Tesla revenue dropped 12% in Q2 2025 amid falling EV sales, lower regulatory credits, and shrinking solar and storage income. The company reported $22.5 billion in revenue, narrowly beating analyst estimates of $22.13 billion but showing a slowdown from Q1’s $19.3 billion.
Net income fell 16% year-over-year to $1.17 billion, while operating income plunged 42% to $923 million. Services revenue, which includes money from Tesla’s Supercharging network, grew 17% but wasn’t enough to offset the overall decline.
Tesla called Q2 2025 a “seminal point,” signaling a shift from just electric vehicles and renewable energy to AI, robotics, and related services — areas that currently burn cash without generating revenue.
Regulatory credits, a key revenue stream, dropped 50% year-over-year to $439 million in Q2. Credits once propped up Tesla’s profits but are drying up fast after the 2025 Budget Reconciliation Act eliminated penalties for automakers not meeting emissions standards, slashing demand for EV credits.
The company delivered 384,122 vehicles in Q2, a 13.5% drop from last year but an improvement over Q1’s 337,000 deliveries.
Tesla also faces regulatory headwinds: The California DMV is pushing to revoke Tesla’s license to sell cars in the state over alleged false advertising around Autopilot and Full Self-Driving features.

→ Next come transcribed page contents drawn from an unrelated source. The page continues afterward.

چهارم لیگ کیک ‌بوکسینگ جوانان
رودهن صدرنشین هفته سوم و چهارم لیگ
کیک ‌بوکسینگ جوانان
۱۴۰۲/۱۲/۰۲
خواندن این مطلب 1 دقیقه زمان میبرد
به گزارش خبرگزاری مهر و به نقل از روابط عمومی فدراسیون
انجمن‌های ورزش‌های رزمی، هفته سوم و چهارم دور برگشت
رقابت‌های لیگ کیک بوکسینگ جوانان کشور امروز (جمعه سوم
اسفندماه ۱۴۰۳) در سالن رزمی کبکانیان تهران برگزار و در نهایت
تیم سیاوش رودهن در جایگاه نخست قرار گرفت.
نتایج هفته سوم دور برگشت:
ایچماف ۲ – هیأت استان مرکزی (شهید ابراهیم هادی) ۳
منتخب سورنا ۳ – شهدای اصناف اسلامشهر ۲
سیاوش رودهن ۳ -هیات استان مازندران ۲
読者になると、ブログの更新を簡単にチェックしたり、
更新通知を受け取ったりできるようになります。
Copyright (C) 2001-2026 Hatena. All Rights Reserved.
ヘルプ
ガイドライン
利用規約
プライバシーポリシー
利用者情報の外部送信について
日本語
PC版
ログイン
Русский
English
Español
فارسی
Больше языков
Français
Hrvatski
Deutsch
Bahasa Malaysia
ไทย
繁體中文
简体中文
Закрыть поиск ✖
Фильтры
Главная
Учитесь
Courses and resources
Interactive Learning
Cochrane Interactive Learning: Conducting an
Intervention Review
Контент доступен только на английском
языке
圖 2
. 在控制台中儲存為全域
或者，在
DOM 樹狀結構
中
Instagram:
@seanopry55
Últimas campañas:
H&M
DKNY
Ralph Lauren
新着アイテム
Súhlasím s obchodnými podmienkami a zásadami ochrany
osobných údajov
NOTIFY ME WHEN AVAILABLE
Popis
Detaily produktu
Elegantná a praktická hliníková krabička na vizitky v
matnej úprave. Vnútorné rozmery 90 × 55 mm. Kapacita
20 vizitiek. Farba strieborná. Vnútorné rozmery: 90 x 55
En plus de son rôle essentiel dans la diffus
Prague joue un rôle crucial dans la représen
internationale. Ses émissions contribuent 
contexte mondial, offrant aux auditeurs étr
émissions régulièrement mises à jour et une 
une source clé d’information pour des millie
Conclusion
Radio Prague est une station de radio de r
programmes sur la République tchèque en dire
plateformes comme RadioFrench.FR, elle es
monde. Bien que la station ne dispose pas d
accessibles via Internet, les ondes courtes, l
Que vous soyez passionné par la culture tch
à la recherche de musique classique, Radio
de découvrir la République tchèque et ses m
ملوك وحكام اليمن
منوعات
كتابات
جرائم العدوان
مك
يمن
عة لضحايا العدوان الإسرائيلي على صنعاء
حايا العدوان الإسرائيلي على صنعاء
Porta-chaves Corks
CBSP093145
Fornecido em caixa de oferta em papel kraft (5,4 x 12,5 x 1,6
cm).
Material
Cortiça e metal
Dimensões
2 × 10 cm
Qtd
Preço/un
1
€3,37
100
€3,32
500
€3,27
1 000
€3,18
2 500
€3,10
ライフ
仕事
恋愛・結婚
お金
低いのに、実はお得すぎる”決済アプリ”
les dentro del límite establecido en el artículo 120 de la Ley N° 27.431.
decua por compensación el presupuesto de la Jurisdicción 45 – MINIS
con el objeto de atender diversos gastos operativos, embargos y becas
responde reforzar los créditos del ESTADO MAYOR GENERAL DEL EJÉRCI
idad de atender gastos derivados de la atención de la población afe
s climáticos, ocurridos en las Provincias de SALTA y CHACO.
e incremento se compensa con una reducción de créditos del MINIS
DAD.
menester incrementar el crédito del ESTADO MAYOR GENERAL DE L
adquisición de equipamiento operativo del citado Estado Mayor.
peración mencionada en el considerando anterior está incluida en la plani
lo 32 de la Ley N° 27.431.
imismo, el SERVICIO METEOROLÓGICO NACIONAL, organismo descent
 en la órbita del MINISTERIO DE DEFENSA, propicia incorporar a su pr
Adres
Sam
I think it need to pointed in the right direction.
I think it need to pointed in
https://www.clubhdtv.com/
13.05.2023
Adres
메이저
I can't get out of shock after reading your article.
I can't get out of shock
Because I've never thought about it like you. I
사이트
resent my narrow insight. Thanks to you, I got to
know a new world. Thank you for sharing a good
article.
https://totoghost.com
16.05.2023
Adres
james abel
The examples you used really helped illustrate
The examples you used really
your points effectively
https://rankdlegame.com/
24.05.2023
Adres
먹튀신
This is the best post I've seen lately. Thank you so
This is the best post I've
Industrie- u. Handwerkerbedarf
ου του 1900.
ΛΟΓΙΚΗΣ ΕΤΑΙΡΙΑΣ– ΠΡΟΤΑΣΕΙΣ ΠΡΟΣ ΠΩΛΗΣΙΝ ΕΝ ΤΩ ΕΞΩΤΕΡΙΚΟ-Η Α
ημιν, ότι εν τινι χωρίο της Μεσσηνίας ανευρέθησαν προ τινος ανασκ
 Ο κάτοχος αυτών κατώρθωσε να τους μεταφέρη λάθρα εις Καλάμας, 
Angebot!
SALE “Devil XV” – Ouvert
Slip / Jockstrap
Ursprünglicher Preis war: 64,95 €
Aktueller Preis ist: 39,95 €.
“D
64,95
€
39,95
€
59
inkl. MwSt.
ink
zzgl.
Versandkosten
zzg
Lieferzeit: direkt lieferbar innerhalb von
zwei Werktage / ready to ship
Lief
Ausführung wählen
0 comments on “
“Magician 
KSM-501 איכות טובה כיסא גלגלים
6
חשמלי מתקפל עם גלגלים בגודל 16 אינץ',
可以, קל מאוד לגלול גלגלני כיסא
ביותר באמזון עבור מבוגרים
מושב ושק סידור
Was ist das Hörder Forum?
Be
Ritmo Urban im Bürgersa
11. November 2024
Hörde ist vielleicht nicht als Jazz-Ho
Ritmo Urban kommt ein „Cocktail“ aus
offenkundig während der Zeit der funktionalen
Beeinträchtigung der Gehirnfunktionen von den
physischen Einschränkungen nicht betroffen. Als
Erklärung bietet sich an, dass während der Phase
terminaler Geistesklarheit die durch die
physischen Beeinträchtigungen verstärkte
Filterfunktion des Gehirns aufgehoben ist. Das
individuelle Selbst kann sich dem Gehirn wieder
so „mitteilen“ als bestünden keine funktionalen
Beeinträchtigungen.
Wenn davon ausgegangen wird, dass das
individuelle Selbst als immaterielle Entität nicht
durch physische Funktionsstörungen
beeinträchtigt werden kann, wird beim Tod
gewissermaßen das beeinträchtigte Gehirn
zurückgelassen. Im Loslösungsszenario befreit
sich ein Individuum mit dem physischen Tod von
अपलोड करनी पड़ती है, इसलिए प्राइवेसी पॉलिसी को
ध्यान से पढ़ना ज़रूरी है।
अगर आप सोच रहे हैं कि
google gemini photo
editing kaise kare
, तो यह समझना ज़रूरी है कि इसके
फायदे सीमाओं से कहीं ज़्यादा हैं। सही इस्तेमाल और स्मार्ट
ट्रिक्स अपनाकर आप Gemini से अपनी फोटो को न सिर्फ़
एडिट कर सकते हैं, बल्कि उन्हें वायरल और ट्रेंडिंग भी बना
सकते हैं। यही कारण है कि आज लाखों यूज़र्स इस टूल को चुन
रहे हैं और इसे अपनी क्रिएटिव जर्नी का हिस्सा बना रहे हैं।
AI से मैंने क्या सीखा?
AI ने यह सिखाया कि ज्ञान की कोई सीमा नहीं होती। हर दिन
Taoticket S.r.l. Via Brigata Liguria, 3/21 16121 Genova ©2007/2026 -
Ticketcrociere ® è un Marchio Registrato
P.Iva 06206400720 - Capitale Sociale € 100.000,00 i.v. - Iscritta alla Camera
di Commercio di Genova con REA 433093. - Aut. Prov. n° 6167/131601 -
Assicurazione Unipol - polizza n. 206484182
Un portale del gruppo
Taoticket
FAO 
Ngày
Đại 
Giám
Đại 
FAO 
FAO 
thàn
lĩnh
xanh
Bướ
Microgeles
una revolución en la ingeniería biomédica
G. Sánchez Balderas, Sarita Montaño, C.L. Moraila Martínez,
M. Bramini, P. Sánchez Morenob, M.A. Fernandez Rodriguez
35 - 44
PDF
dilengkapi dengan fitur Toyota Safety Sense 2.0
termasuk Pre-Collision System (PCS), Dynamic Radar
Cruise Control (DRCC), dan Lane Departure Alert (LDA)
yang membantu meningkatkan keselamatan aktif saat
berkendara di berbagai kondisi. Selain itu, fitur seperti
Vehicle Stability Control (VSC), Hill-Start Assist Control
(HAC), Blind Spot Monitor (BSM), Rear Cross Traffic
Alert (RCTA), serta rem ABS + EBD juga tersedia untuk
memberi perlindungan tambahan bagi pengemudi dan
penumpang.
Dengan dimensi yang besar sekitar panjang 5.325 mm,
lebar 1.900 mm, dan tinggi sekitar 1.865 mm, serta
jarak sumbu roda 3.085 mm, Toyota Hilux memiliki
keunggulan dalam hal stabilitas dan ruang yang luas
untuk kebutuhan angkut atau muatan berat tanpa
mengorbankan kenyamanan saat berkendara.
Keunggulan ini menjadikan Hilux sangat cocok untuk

Meanwhile, a Florida wrongful death lawsuit related to a 2019 Autopilot crash could add legal risks, focusing on how Tesla markets its semi-autonomous driving systems.
Tesla’s Q2 earnings underscore a tough transition as it shifts toward AI and robotics while EV sales and credit revenues dwindle.
Tesla’s shareholder letter stated:
Q2 2025 was a seminal point in Tesla’s history: the beginning of our transition from leading the electric vehicle and renewable energy industries to also becoming a leader in AI, robotics and related services.